Dr Kopsidas says Imunex is still a few years away from a saleable product. “We're still at the proof of concepts stage, working out the animal testing aspects of our products, but we've only been doing R&D for just over twelve months.”

Imunexus has been funded by small seed investors. “We funded ourselves at the start, then we had a number of high net worth individuals who put larger amounts, which gave us just over a million dollars in startup funding. Now we're rolling into phase two, to raise something in the order of $3 million.

“Proof of concept is still around two years away. That will be a major milestone, when we could think of listing on the ASX."

"The ASX has been cracking down on premature listings, which has actually caused us some problems. Interest in biotech is pretty low in Australia, and many companies listed too early in the biotech boom ten years ago.

“Most potential investors are interested only in the short term view. Once we get to the proof of concept phase, it's going to get very interesting because then you've proved that your technology works.
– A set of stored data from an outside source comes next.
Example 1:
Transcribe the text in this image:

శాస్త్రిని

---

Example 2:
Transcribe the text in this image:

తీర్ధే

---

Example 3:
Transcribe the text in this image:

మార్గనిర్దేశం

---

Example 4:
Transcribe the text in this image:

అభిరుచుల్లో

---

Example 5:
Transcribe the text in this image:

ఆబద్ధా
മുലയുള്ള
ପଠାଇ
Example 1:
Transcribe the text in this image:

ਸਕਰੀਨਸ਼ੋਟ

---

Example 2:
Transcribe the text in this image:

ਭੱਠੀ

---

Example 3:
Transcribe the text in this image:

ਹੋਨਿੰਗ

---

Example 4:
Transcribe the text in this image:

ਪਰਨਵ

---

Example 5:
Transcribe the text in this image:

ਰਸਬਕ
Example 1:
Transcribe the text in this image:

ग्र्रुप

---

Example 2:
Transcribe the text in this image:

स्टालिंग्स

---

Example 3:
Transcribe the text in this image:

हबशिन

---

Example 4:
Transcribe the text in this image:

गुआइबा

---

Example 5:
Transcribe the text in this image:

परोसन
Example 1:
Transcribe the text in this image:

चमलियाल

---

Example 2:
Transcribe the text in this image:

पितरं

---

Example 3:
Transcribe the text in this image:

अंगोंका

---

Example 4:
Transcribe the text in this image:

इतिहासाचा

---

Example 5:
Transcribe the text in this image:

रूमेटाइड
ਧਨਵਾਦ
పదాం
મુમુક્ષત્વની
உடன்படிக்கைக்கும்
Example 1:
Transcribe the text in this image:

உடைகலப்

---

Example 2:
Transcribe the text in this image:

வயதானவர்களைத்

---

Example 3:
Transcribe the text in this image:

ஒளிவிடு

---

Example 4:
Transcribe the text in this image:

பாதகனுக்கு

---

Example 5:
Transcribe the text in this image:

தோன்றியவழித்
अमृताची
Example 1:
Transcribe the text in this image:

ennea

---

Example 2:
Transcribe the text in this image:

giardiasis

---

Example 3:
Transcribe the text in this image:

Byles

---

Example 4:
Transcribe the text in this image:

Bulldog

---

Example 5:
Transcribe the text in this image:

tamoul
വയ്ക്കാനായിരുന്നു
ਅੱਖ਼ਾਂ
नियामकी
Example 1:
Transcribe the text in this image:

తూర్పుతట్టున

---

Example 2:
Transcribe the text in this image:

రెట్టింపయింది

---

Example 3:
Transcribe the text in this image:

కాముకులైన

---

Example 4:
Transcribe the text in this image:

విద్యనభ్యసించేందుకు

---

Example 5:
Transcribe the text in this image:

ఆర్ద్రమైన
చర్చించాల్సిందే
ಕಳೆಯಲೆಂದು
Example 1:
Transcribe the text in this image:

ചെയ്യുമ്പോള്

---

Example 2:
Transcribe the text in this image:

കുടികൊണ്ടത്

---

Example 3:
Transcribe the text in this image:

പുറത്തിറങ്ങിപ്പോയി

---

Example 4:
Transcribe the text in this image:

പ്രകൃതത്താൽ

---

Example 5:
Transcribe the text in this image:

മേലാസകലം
“We've decided to take three products through. It will take us around $2 million dollars per product, and then once they’re at the proof of concept stage they could be worth $40 million each. You get quite an uplifting value.

“We've chosen antibodies that are already on the market and have been through the whole validation and clinical trial process. We’ve eliminated a lot of the risk of traditional styled biotech for that reason. Our only real danger is not raising the capital to get to proof of concept. The science is pretty straightforward.”
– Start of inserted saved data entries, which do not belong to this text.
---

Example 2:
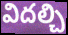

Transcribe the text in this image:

విదల్చి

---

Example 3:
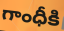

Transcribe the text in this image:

గాంధీకి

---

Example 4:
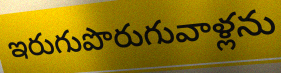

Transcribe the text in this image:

ఇరుగుపొరుగువాళ్లను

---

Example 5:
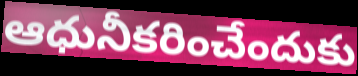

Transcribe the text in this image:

ఆధునీకరించేందుకు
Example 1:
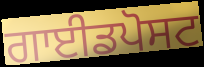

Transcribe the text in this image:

ਗਾਈਡਪੋਸਟ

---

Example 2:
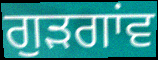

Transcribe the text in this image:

ਗੁਡ਼ਗਾਂਵ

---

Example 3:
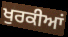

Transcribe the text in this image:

ਖੁਰਕੀਆਂ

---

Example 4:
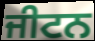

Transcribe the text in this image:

ਜੀਟਨ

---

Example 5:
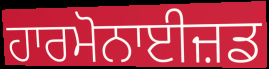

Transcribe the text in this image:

ਹਾਰਮੋਨਾਈਜ਼ਡ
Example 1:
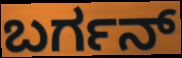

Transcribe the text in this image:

ಬರ್ಗನ್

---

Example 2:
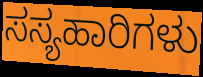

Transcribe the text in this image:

ಸಸ್ಯಹಾರಿಗಳು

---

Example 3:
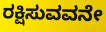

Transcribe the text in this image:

ರಕ್ಷಿಸುವವನೇ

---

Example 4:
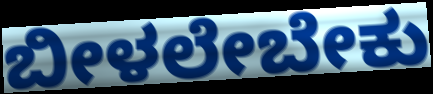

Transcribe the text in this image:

ಬೀಳಲೇಬೇಕು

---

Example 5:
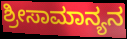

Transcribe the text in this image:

ಶ್ರೀಸಾಮಾನ್ಯನ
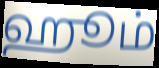
ஹூம்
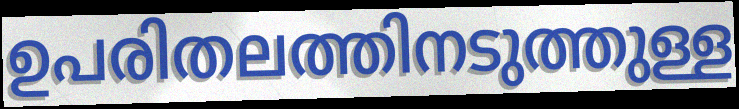
ഉപരിതലത്തിനടുത്തുള്ള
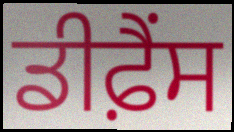
ਡੀਫ਼ੈਂਸ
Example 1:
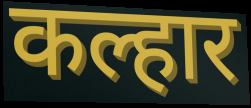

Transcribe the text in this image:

कल्हार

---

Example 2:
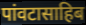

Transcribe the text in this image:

पांवटासाहिब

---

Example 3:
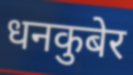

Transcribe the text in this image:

धनकुबेर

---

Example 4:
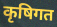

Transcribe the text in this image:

कृषिगत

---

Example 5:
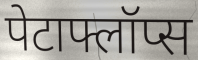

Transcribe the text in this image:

पेटाफ्लॉप्स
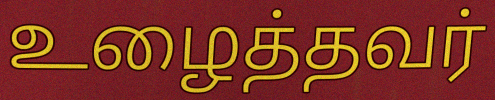
உழைத்தவர்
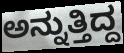
ಅನ್ನುತ್ತಿದ್ದ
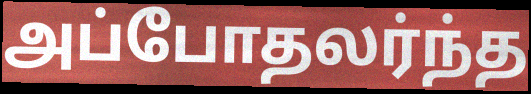
அப்போதலர்ந்த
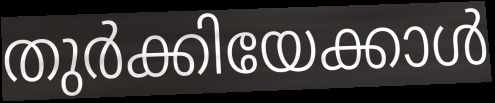
തുർക്കിയേക്കാൾ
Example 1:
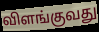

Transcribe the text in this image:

விளங்குவது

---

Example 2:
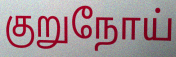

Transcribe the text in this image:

குறுநோய்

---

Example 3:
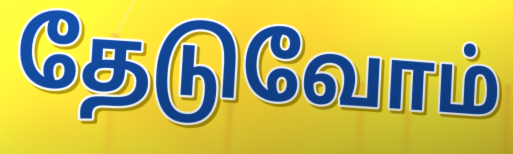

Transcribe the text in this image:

தேடுவோம்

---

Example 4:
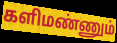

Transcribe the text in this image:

களிமண்ணும்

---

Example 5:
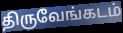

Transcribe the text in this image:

திருவேங்கடம்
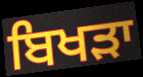
ਬਿਖੜਾ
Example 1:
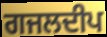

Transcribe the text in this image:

ਗਜਲਦੀਪ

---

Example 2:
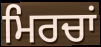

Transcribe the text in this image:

ਮਿਰਚਾਂ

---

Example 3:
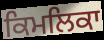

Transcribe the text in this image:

ਕਿਮਲਿਕਾ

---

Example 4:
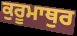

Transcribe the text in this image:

ਕੁਰੂਮਾਥੁਰ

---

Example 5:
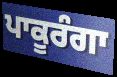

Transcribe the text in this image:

ਪਾਕੂਰੰਗਾ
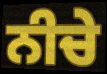
ਨੀਚੇ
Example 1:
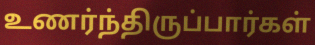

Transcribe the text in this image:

உணர்ந்திருப்பார்கள்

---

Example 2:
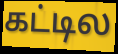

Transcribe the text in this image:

கட்டில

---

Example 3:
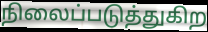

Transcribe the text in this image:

நிலைப்படுத்துகிற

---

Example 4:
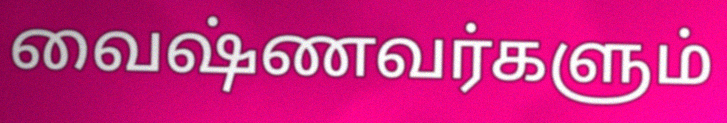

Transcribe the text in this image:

வைஷ்ணவர்களும்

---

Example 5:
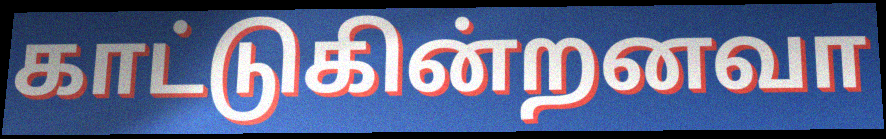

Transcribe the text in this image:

காட்டுகின்றனவா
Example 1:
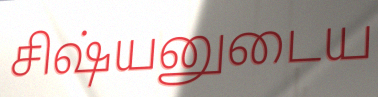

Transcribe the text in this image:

சிஷ்யனுடைய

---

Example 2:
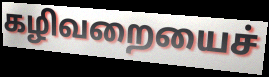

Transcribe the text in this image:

கழிவறையைச்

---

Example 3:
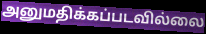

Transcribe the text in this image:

அனுமதிக்கப்படவில்லை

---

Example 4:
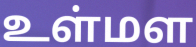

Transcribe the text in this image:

உள்மள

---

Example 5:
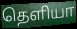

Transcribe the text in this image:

தெளியா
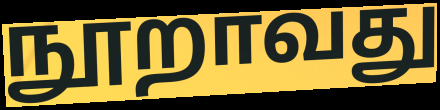
நூறாவது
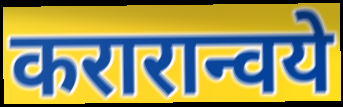
करारान्वये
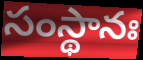
సంస్థానః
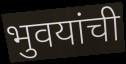
भुवयांची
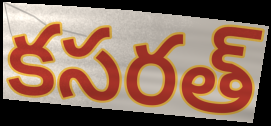
కసరత్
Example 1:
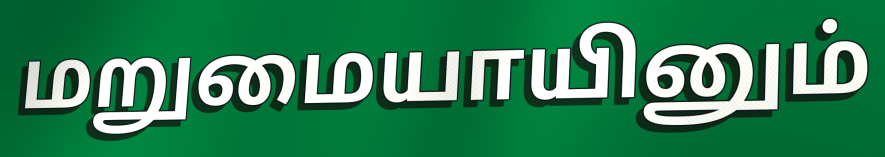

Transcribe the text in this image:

மறுமையாயினும்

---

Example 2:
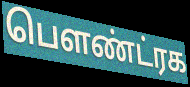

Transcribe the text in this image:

பௌண்ட்ரக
Dr Kopsidas says VCs in Australia tend to be opportunists. “They are very risk averse. They keep talking about our products really being too early, but they don't seem to be able to get their head around that it's not a new product per se, and that the risk of developing that product is significantly low.

“They all say to us to come back with a clinical product, something going into phase two, but we won't need them then, it’s too late.”

He also says the Australian banking sector doesn't really cater for startups. “One of them even wanted eighteen months of a track record as a business before we could get a corporate credit card. We needed an expensive piece of equipment, but not for love or money would anybody do an equipment finance loan.”

It makes Shenzhen look attractive, but Dr Kopsidas is not learning Chinese just yet.

“The Chinese government wants you to move your operations to Shenzhen, so we have talked about a commercialisation office if we did get some capital, which they seemed happy with. We would never really move our R&D there – that would just be too disruptive.”